Problem*
Given some data (text) which has style applied to it with a loosely defined markup, such as:
The [blower]cat[elower] [weight 15]sat[normal] on the mat.[newline]
Which would ideally be represented as something like:
The <text class="lower">cat</text> <strong>sat</strong> on the mat.<br />
The markup has the following properties:
- A tag represents an instruction to format text in a given way from that point onward
- An end tag may exist, but only for a small set of tags. Other tags are linear (see point 1)

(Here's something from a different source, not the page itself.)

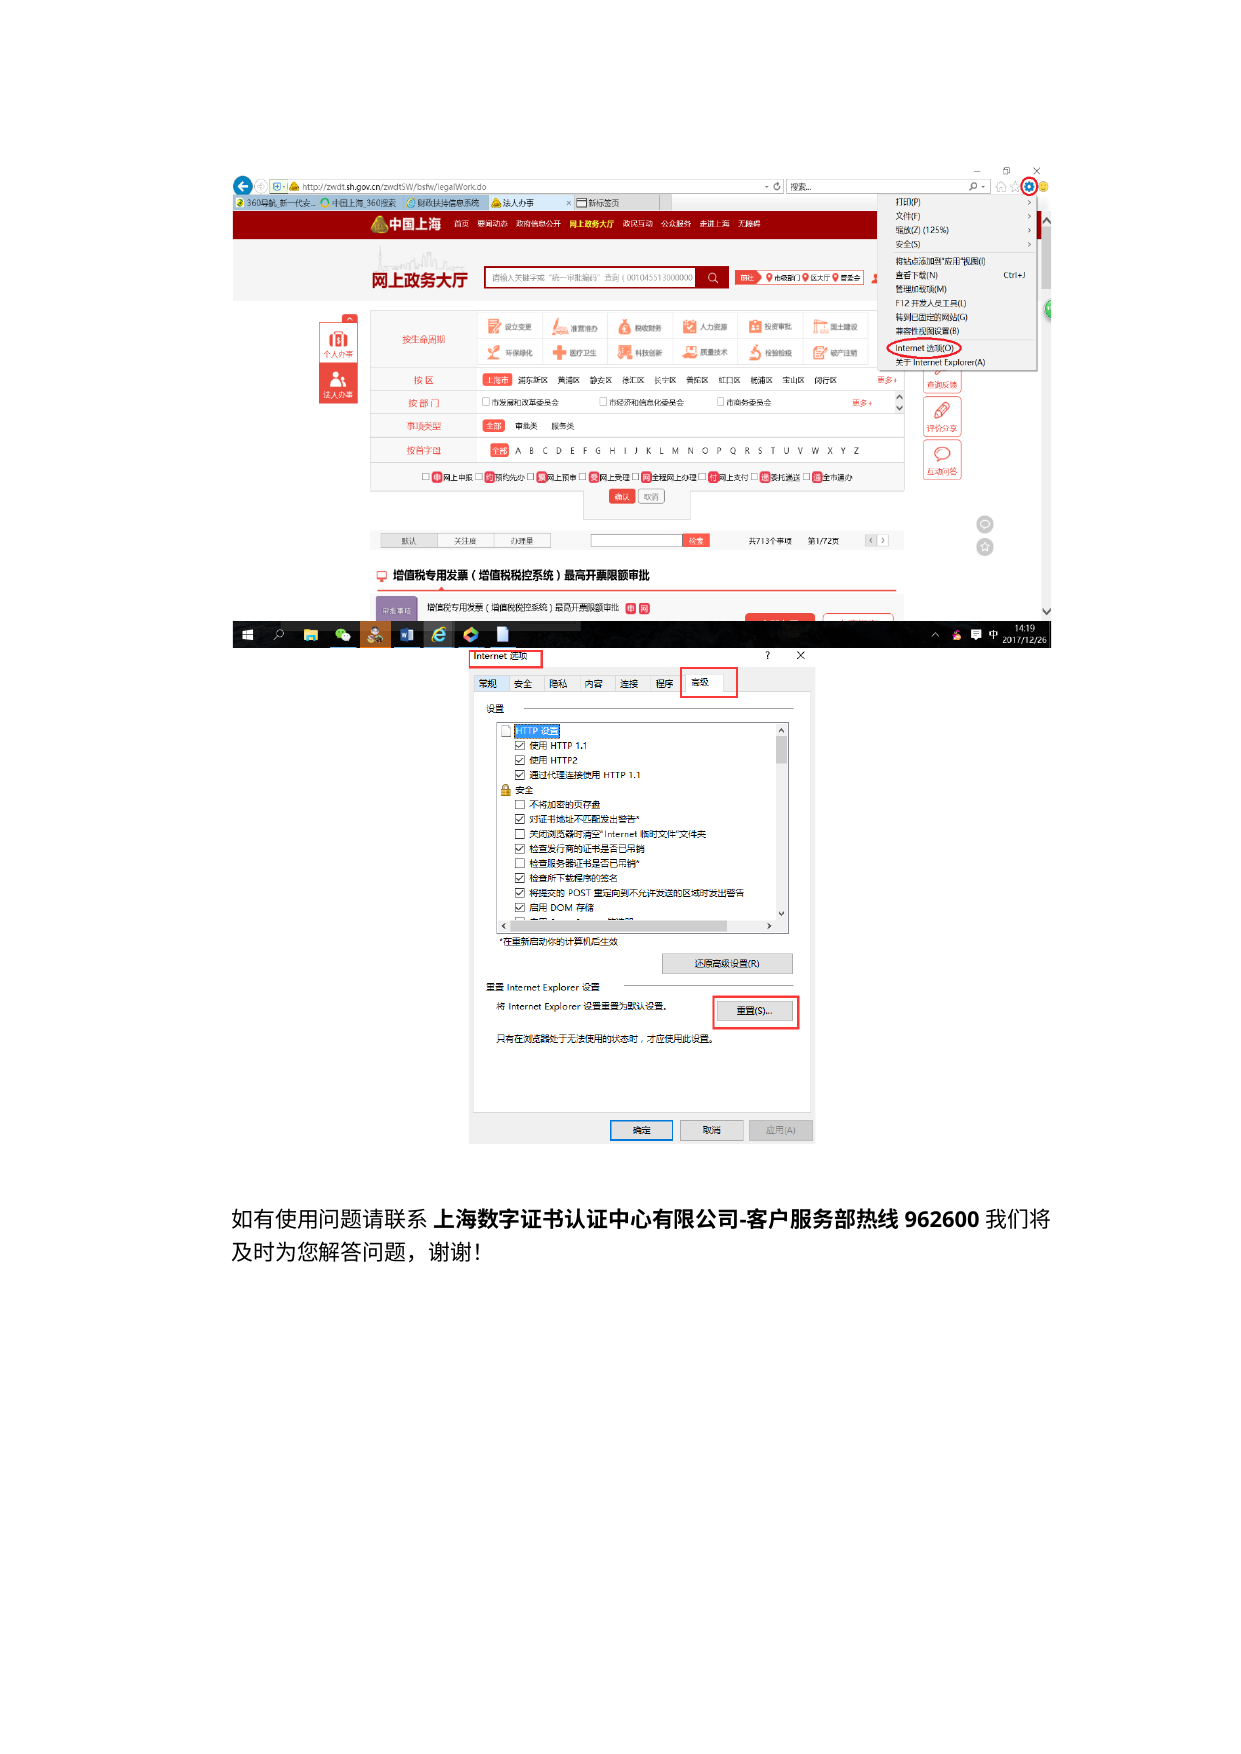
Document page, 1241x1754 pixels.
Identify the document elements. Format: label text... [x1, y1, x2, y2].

- Each tag has it’s own behaviour, and may affect previously applied tags in different ways
- Some nesting is implied from the linear tags adding to or overwriting existing styles
- Metadata may be outside of tags (eg. [beg][xyz]cmd[end1] is all tag related, no content)
Requirements
- Define rules around tag interaction (eg. A style tag such as [bold] is closed by another style tag such as [normal] or [light])
- Nesting of some content (tags which do not overwrite as above will nest and break accordingly)
- Define maps from the well defined in memory representation to some output format
Thoughts
- Parse into DOM like structure – Attempt to group tags into ‘sets’. When a tag is encountered, close the active tag for that set and open the new one. This produces <tag>content</tag>. Problems around proper nesting and closing/reopening tags so that you dont end up with overlap situations like <b>text<i>text</b>text</i> are annoying but straight forward enough.
How would you set about designing a data structure or method of parsing the content such that a set of rules can aid transformation to a well defined structure?
Alternatively, any suggestions for fields/areas that you would look at when solving this sort of problem?
*Real world problem
This problem is isomorphic (at least as you’ve described it so far) to XML. You have syntax that introduces and ends markup, and it comes mostly in pairs [blower]…[elower] and [weight 15]…[normal] with the occasional standalone [newline].
So if you know how to build an XML parser with tags, you know how to do this, too.
If you don’t, you just need a grammar (in EBNF) and a parser generator:
This requires a pretty simple lexer, and a pretty simple parser. (See FLEX and YACC as examples).
You can build your DOM as a set of tree nodes as the parser runs by attaching actions to the grammar rules (See YACC documentation). Many other parser generators will let you build the tree as you parse, too.